9. Recitativo Alt, Continuo
Verlass, o Mensch, die Wollust dieser Welt,
Pracht, Hoffart, Reichtum, Ehr’ und Geld;
Bedenke doch
In dieser Zeit annoch,
Da dir der Baum des Lebens grünet,
Was dir zu deinem Friede dienet!
Vielleicht ist dies der letzte Tag,
Kein Mensch weiß, wenn er sterben mag.
Wie leicht, wie bald
Ist mancher tot und kalt!
Man kann noch diese Nacht
Den Sarg vor deine Türe bringen.
Drum sei vor allen Dingen
Auf deiner Seelen Heil bedacht!
10. Duetto. Aria Alt, Tenor, Continuo
O Menschenkind,
Hör auf geschwind,
Die Sünd’ und Welt zu lieben,
Dass nicht die Pein,
Wo Heulen und Zähnklappen sein,
Dich ewig mag betrüben!
Ach spiegle dich am reichen Mann,
Der in der Qual
Auch nicht einmal
Ein Tröpflein Wasser haben kann!
11. Choral SATB, Trompete, Oboe I-III, Streicher, Continuo
O Ewigkeit, du Donnerwort,
O Schwert, das durch die Seele bohrt,
O Anfang sonder Ende!
O Ewigkeit, Zeit ohne Zeit,
Ich weiß vor großer Traurigkeit
Nicht, wo ich mich hinwende.
Nimm du mich, wenn es dir gefällt,
Herr Jesu, in dein Freudenzelt!
Mit dieser Kantate startete Bach zu Beginn seines zweiten Amtsjahrs als Leipziger Thomaskantor sein anspruchsvolles und ehrgeiziges "Projekt" eines Choralkantaten-Jahrgangs:
Ein gesamter Jahrgang (also für jeden Sonn- und Feiertag eines Kirchenjahres) von Kantaten, die jeweils einen zum Tag passenden Choral zur Grundlage haben, dessen einzelne Strophen entweder in unveränderter Form oder in teilweise freier Nachdichtung die Textgrundlage der Kantate bilden.

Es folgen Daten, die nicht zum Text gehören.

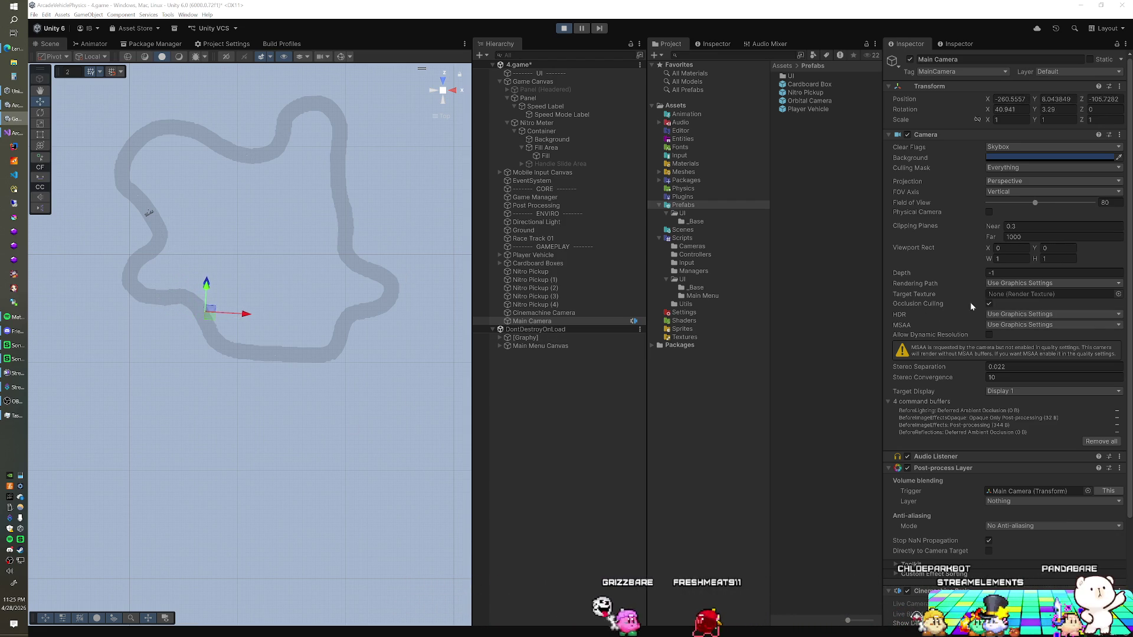
{"action": "scroll", "coordinate": [968, 308], "scroll_direction": "down", "scroll_amount": 5}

Die Musik des ausgewählten titelgebenden Chorals erklingt in diesen Kantaten fast immer als Schluss-Satz in unveränderter Form, während sie meist im Eingangschor in kunstvoller Weise als oft aufwendige Choralbearbeitung in variierter Form zu hören ist.
Dieses wahrhaft ehrgeizige Projekt zeigt meiner Meinung nach deutlich, dass Bach die ihm von Amts wegen auferlegte Verpflichtung, allsonntäglich (neu verfasste) Kantaten in den Gottesdiensten aufzuführen, nicht nur als berufliche, sondern eben vor allem auch als künstlerische Herausforderung betrachtete.
Warum hätte er sich sonst die eh schon gewaltige wöchentliche Herausforderung freiwillig noch erschweren sollen?
Aufgrund mehrerer Umstände hatte er es allerdings nach Vollendung des Jahrgangs 1724/25 nicht geschafft, sämtliche darin enthaltenen Kantaten in Form einer Choralkantate zu komponieren. Das war ja auch oft eine Frage des passenden Textes. Und da stand ihm anscheinend nicht immer geeignetes Material zum richtigen Zeitpunkt zur Verfügung.
Bach hat aber die Vollendung dieses Choralkantatenjahrgangs nicht aus den Augen verloren und in späteren Jahren immer wieder ganz gezielt für "fehlende" Sonntage Kantaten in der von ihm angestrebten Form nachkomponiert und den Jahrgang letztendlich doch noch vollendet.
Der unbekannte Textdichter der hier besprochenen Kantate hat insgesamt 3 Choralstrophen unverändert aus Johann Rists Choraldichtung übernommen (in den Sätzen 1, 7 und 11) und die übrigen Strophen in freier Dichtung neu getextet, ihre ursprüngliche Aussage dabei übernommen und immer wieder auch einzelne Zeilen des Chorals in unveränderter Form mit einfließen lassen (kursiv markiert).
Die hier besprochene erste Kantate dieser Machart beginnt passenderweise in Form einer veritablen französischen Ouvertüre: Gemessen pathetisch-feierlicher Schreit-Rhythmus zu Beginn, ein schnellerer Mittelteil und ein "Abbremsen" zum Ausklingen in erneut langsamerem Tempo.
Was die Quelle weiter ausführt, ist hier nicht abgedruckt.